Science March politics
- Since the march was announced in January 2017, the organisers in the central committee of Washington DC have struggled to respond to issues of diversity. From inadequately addressing inclusion and accessibility, to reproducing discourses of inequality, March for Science has problematically promoted the idea that the march is not a political protest. (It has only been in recent days that the organisers have attempted to address this; but it had not happened at the time of the events with the Los Angeles march.)
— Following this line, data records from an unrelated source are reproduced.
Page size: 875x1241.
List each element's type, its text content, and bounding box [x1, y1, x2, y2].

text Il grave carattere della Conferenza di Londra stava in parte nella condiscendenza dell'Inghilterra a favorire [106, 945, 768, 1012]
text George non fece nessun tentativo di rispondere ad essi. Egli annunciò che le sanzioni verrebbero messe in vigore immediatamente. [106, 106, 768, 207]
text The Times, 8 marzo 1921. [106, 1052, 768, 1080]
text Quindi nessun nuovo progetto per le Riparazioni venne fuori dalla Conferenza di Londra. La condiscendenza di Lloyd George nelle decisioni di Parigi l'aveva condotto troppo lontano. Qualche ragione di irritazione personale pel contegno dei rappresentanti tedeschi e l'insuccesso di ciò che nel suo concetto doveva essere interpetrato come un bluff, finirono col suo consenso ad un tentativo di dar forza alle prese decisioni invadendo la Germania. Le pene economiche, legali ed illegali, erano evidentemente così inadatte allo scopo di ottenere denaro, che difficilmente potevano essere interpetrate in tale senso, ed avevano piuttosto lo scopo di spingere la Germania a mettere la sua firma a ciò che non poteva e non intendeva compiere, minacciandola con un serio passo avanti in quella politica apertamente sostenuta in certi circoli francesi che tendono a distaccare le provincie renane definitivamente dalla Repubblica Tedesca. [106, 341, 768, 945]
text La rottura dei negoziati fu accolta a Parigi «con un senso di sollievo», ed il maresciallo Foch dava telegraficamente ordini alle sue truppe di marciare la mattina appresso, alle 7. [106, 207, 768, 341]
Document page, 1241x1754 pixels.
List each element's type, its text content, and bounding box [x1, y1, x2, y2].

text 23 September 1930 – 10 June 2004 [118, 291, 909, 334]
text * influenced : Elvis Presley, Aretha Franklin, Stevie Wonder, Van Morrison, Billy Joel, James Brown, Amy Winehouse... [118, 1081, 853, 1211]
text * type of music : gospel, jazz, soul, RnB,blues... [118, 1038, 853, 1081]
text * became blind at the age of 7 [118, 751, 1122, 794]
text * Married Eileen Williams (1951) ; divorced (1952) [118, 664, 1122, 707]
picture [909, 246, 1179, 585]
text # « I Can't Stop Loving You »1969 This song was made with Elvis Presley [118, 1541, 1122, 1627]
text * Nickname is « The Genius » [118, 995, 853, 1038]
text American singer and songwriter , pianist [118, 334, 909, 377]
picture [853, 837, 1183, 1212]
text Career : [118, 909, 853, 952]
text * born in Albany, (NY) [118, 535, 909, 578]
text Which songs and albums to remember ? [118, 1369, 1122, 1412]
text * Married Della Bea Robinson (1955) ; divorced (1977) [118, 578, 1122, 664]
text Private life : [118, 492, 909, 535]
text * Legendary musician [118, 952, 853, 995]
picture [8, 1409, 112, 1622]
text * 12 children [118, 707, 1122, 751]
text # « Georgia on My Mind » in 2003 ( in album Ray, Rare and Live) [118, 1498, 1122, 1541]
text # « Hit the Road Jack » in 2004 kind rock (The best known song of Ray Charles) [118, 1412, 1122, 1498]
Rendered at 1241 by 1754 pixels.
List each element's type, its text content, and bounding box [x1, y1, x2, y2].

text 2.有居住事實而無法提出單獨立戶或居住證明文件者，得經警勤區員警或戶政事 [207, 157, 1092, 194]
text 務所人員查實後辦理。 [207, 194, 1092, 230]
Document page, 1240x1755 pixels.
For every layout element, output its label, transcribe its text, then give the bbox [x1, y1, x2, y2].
- The discourse that a march is "not political" is, in fact, very much the outcome of political dynamics. Only people from dominant groups, especially White people, can claim that science is free from politics. It isn't - as I show with research, further below.
- This narrative that science is not political has impacted dialogue about the march: what it stands for (interests of White, heterosexual, cisgender, able-bodied people); who it doesn't stand for (everyone else, especially people of colour and disabled scientists); and who is erased from the conversation altogether (lesbian, gay, bisexual, transgender, queer, intersex and asexual LGBTQIA people).
- The idea that science is not political has embedded within it a value judgement: that politics is a bad thing. It is also an historical fallacy: science has always been political. As a human activity, science and everything it represents is political. This includes the production of knowledge, training, practices, stories, awards, and more.
- Politics is a term that describes processes of power and governance: organisations, voting, membership, influence, authority and participation in decision-making.
- You'll notice science has all of these elements: professional bodies and their processes for election and belonging; hierarchies from junior scholars to professorships; various mechanisms by which some experts and particular fields of study are recognised through funding, awards, citations and promotions; mechanisms though which some voices and interests win out over others.
- So we come to an example of how "science is not political" can give rise to racist "dog whistling" and moral panics.
Myth of the apolitical march
- In a now-deleted tweet published on 2 February 2017, the March for Science LA Twitter account indulged in a thinly veiled attempt to test the waters of racism. The tweet read: "Some scientists are concerned with the march turning into political event and losing its focus. What do YOU pledge to do to keep it peaceful."
- As you can see in the screenshot below, saved on 3 March, the tweet didn't receive a lot of direct engagement (no retweets at that stage and only four "likes"), though there were a few comments. One of these was by Dr David Shiffman, marine conservation biologist, who used an image of the "Clipppy" meme to say: "You seem to be suggesting that letting minority scientists voice concerns means 'violence.' Would you like to rephrase?"
- A colleague alerted me to the tweet on 2 March, which I retweeted. Another colleague, data science student Paulette V-R then questioned the Los Angeles organisers: "So political = violence?"